## ТЕКСТ ДЛЯ ЧТЕНИЯ
Мы любили нашего комбата и всячески оберегали от вражеской пули.
Но к исходу дня вражеским танкам удалось форсировать Нарву. На бортах танков были автоматчики. На нашем берегу создалась критическая обстановка. Танки и автоматчики вели губительный огонь. В этот решающий момент к нам на помощь пришла авиация. На наших глазах в течение нескольких минут было уничтожено более пятнадцати танков. Остальные стали поспешно отступать.
С седьмого на восьмое августа во второй половине ночи фашистская авиация сбросила на лес тысячи зажигательных бомб. За несколько минут лес превратился в бушующее море огня.
Чтобы помешать нам тушить пожар, артиллерия врага открыла беспорядочную стрельбу, снаряды рвались в лесу в разных направлениях.
Преграждая путь огню, бойцы и командиры батальона рыли на северном склоне оврага новую траншею. Наши неразлучные друзья — минеры взрывали противотанковые мины: взрывной волной тушили огонь пожара.
На следующий день гитлеровцы не возобновляли атак.
Командир роты Круглов составил сводку о наших потерях. Список был длинный, каждая фамилия была знакомой и дорогой.
Ротный медленно поднялся, лицо его посерело и осунулось, глаза провалились, на висках засеребрились пряди волос.

## ВЫДЕРЖКА ИЗ ДАННЫХ
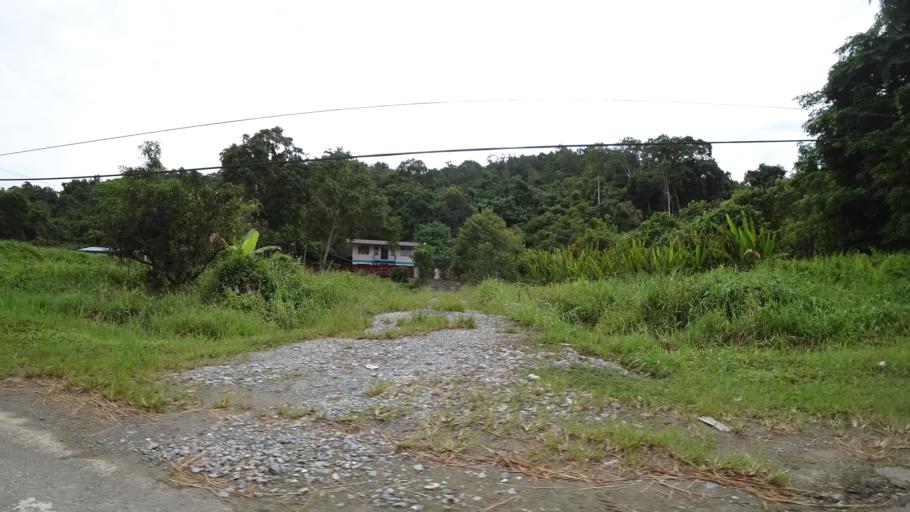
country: MY
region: Sarawak
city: Limbang
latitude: 4.6694
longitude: 114.9857
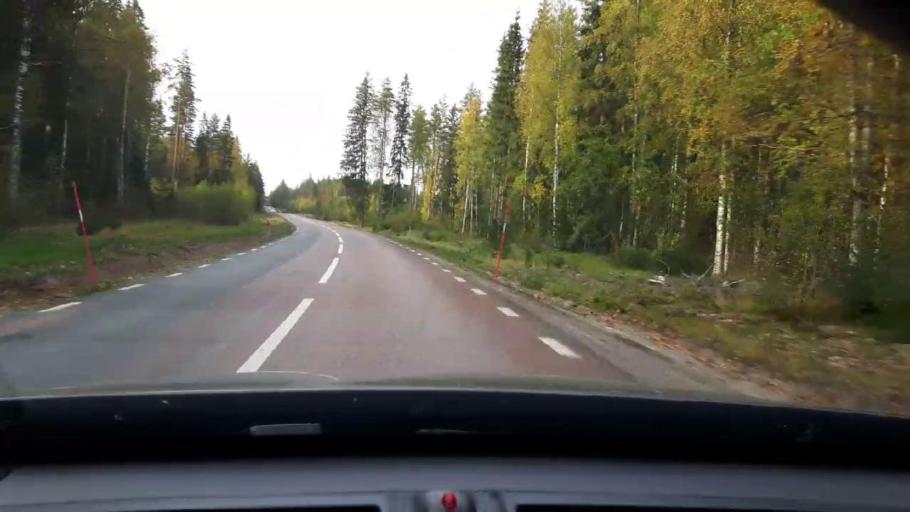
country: SE
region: Dalarna
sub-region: Gagnefs Kommun
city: Mockfjard
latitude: 60.3207
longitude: 14.9378
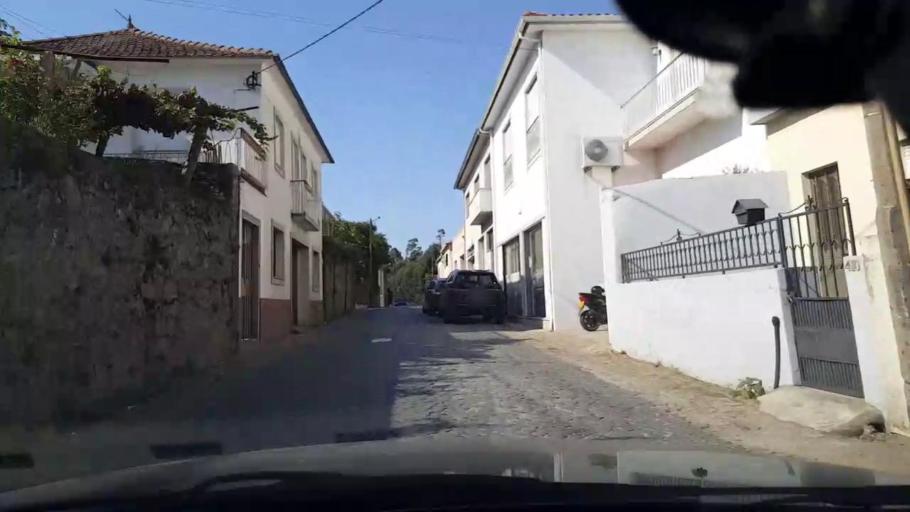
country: PT
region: Porto
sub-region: Vila do Conde
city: Arvore
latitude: 41.3822
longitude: -8.6832
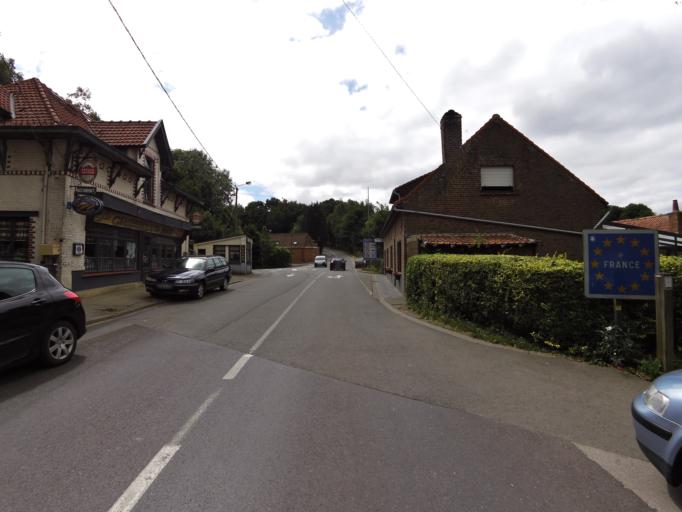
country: FR
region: Nord-Pas-de-Calais
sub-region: Departement du Nord
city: Saint-Jans-Cappel
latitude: 50.7805
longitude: 2.7385
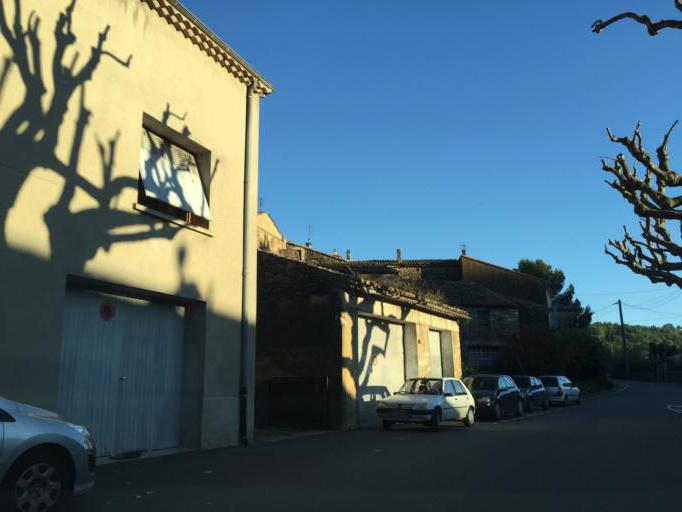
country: FR
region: Rhone-Alpes
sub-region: Departement de l'Ardeche
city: Bourg-Saint-Andeol
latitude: 44.4405
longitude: 4.6242
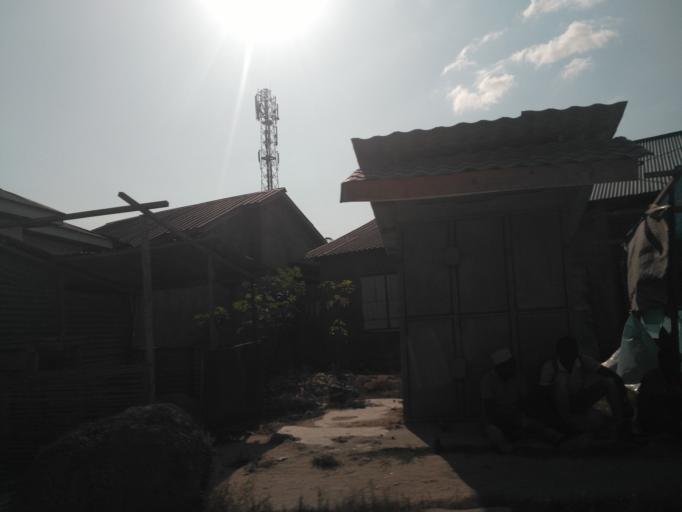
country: TZ
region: Dar es Salaam
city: Dar es Salaam
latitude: -6.8650
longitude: 39.3111
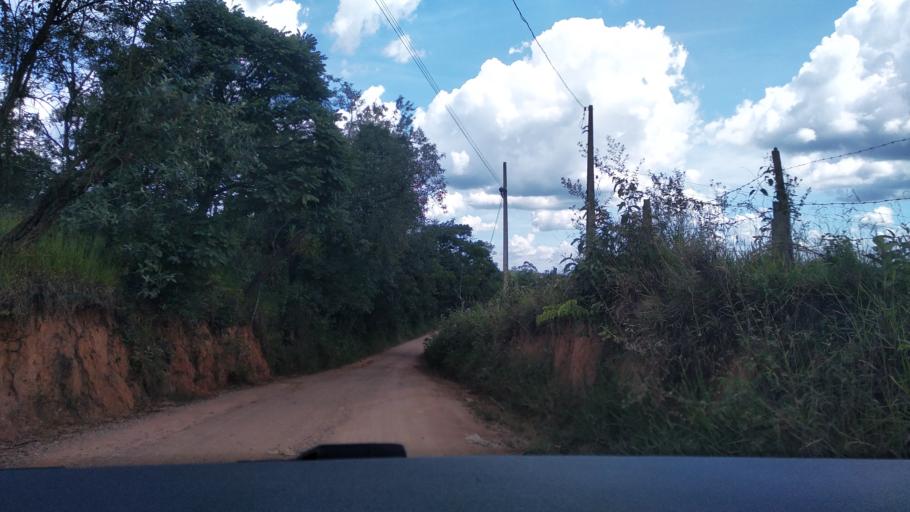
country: BR
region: Sao Paulo
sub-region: Cajamar
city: Cajamar
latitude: -23.2816
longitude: -46.8867
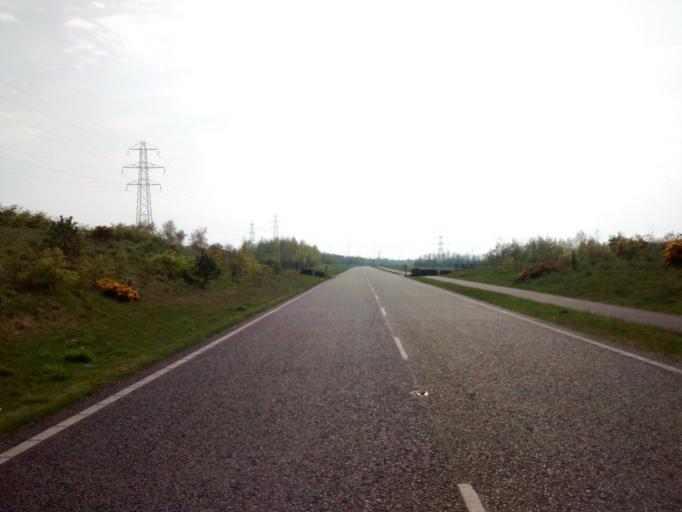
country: GB
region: England
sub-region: County Durham
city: South Hetton
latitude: 54.8067
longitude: -1.3828
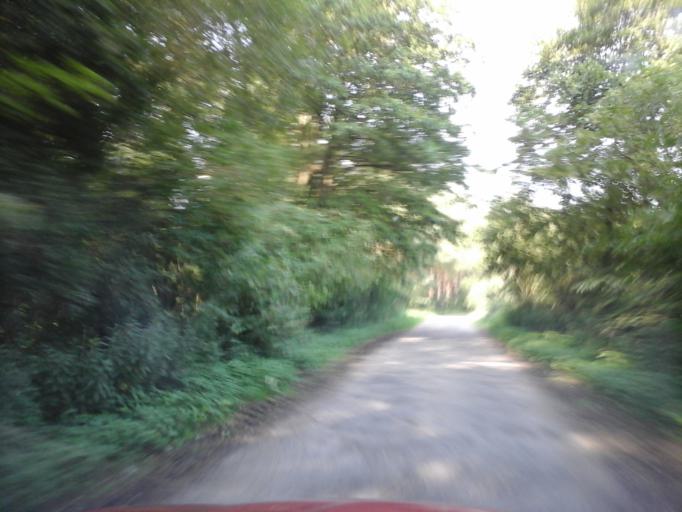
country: PL
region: West Pomeranian Voivodeship
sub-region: Powiat mysliborski
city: Barlinek
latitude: 53.0677
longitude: 15.2250
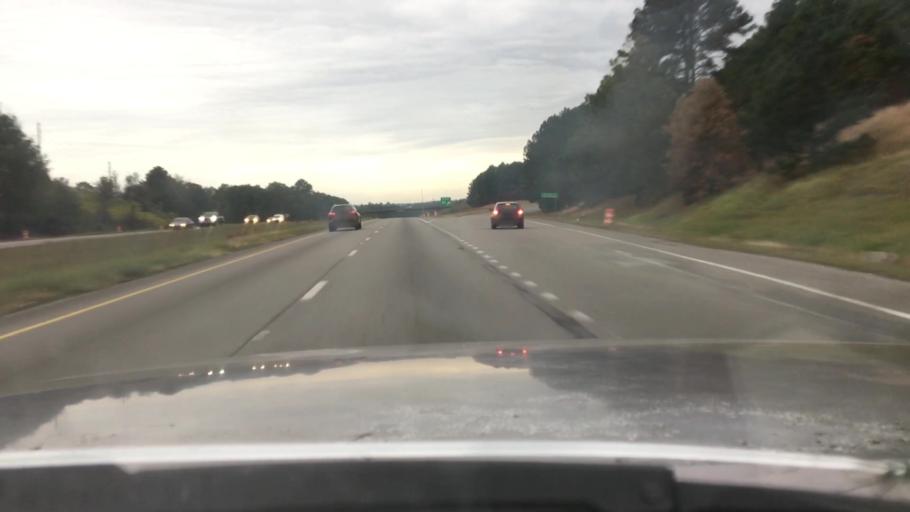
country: US
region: South Carolina
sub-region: Lexington County
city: Red Bank
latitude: 33.9298
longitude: -81.2860
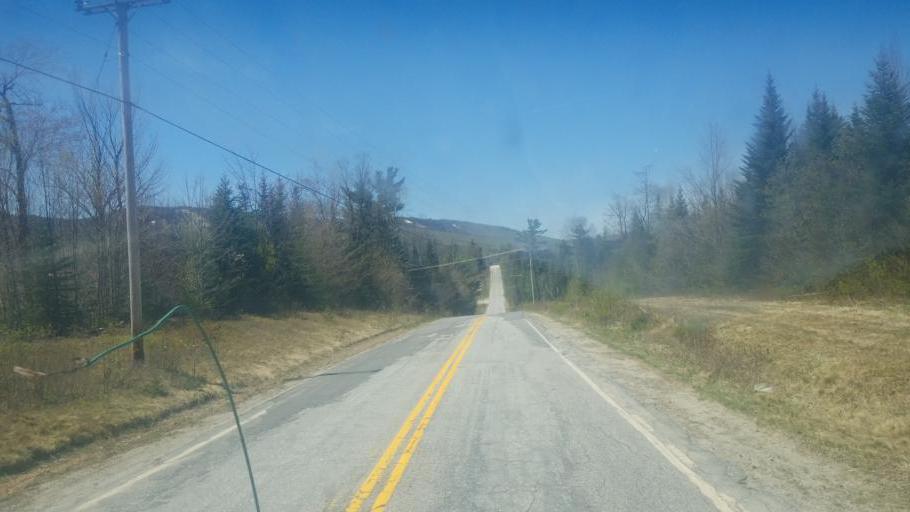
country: US
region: New Hampshire
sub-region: Coos County
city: Jefferson
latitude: 44.2608
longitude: -71.4342
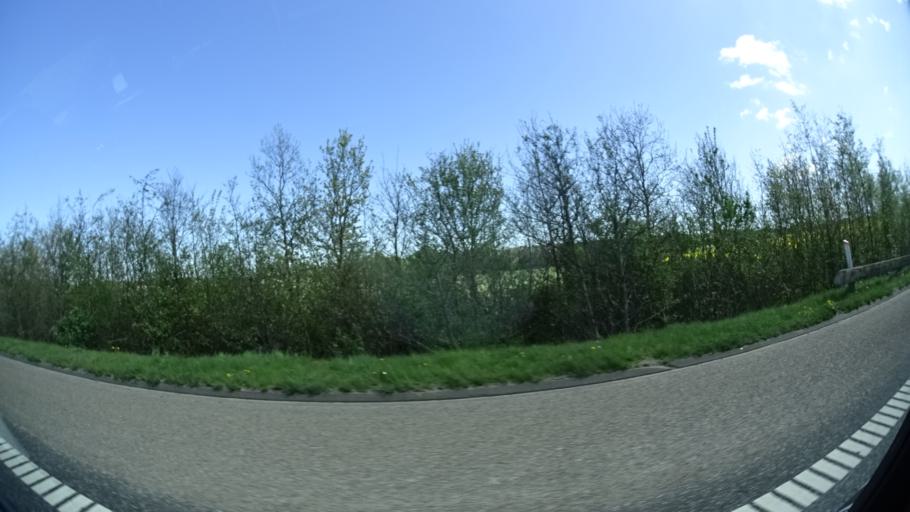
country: DK
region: Central Jutland
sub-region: Arhus Kommune
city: Framlev
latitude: 56.1315
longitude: 10.0348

## ЗАДАНИЕ
Выпишите без изменений фрагмент текста о боях на Нарве, который начинается со слов «Чтобы помешать нам» и заканчивается словами «знакомой и дорогой.». Опирайтесь исключительно на текст о боях на Нарве.

## ПРАВИЛЬНЫЙ ОТВЕТ
Чтобы помешать нам тушить пожар, артиллерия врага открыла беспорядочную стрельбу, снаряды рвались в лесу в разных направлениях.
Преграждая путь огню, бойцы и командиры батальона рыли на северном склоне оврага новую траншею. Наши неразлучные друзья — минеры взрывали противотанковые мины: взрывной волной тушили огонь пожара.
На следующий день гитлеровцы не возобновляли атак.
Командир роты Круглов составил сводку о наших потерях. Список был длинный, каждая фамилия была знакомой и дорогой.